■ **Job item**: Convert the lines of the entries that follow into a Markdown table with a column named "Row" for the row number and a column named "Content" for the line. Skip blank lines and leave the pictures out.

■ **Record excerpts**:
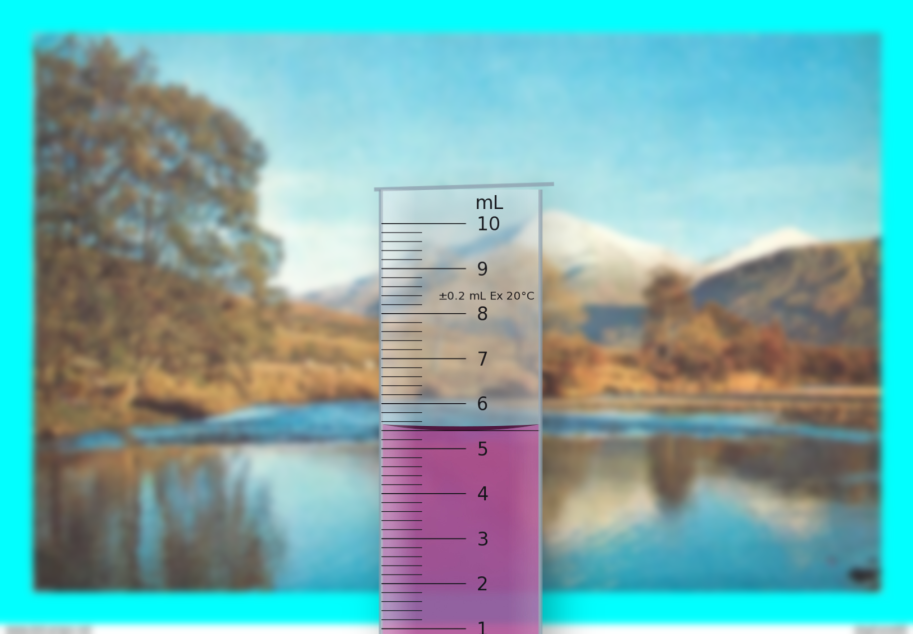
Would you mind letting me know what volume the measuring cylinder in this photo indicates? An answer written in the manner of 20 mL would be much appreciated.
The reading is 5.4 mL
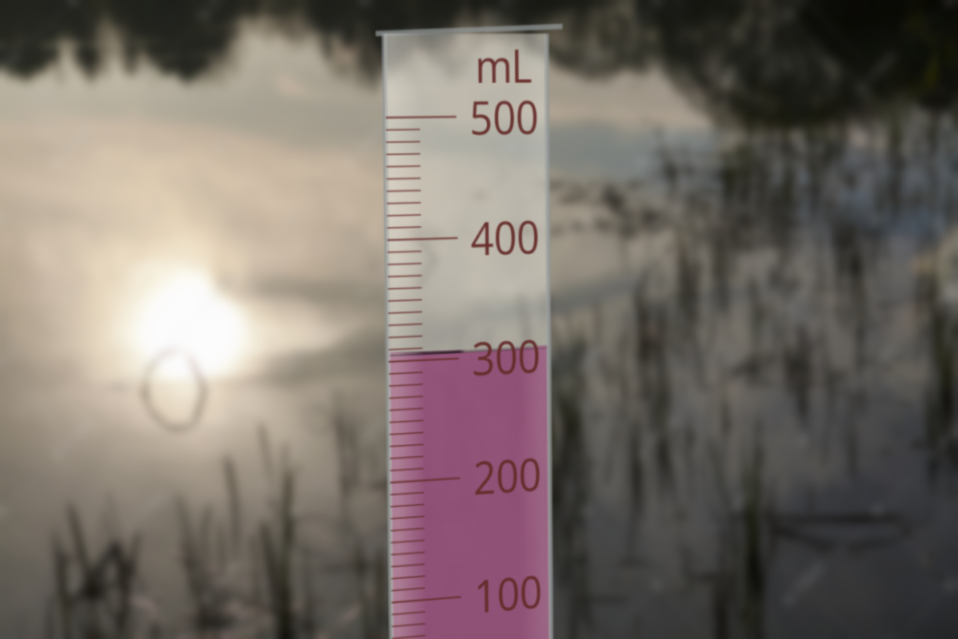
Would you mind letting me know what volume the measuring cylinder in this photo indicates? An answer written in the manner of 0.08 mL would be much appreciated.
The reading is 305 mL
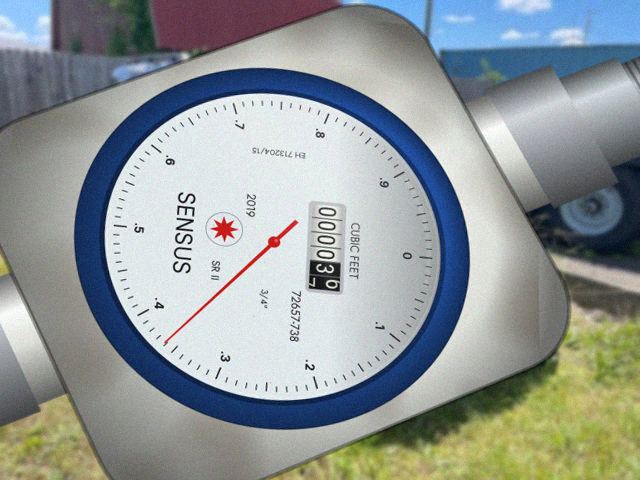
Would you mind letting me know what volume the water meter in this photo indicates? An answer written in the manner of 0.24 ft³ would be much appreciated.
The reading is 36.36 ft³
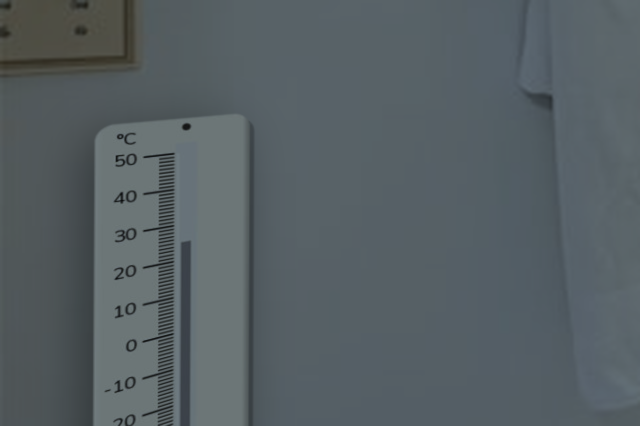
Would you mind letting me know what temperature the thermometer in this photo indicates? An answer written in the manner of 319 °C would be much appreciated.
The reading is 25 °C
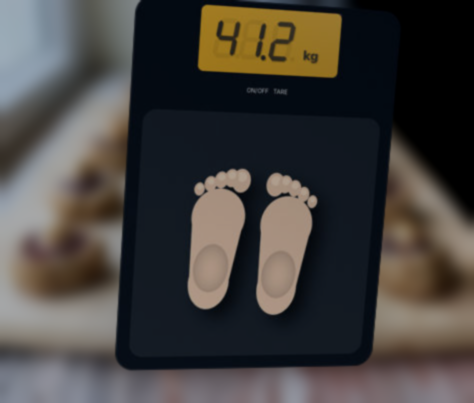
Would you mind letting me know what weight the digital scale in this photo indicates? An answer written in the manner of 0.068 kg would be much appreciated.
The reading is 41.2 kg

■ **Result of this exercise**:
| Row | Content |
|---|---|
| 1 | Would you mind letting me know what volume the measuring cylinder in this photo indicates? An answer written in the manner of 20 mL would be much appreciated. |
| 2 | The reading is 5.4 mL |
| 3 | Would you mind letting me know what volume the measuring cylinder in this photo indicates? An answer written in the manner of 0.08 mL would be much appreciated. |
| 4 | The reading is 305 mL |
| 5 | Would you mind letting me know what volume the water meter in this photo indicates? An answer written in the manner of 0.24 ft³ would be much appreciated. |
| 6 | The reading is 36.36 ft³ |
| 7 | Would you mind letting me know what temperature the thermometer in this photo indicates? An answer written in the manner of 319 °C would be much appreciated. |
| 8 | The reading is 25 °C |
| 9 | Would you mind letting me know what weight the digital scale in this photo indicates? An answer written in the manner of 0.068 kg would be much appreciated. |
| 10 | The reading is 41.2 kg |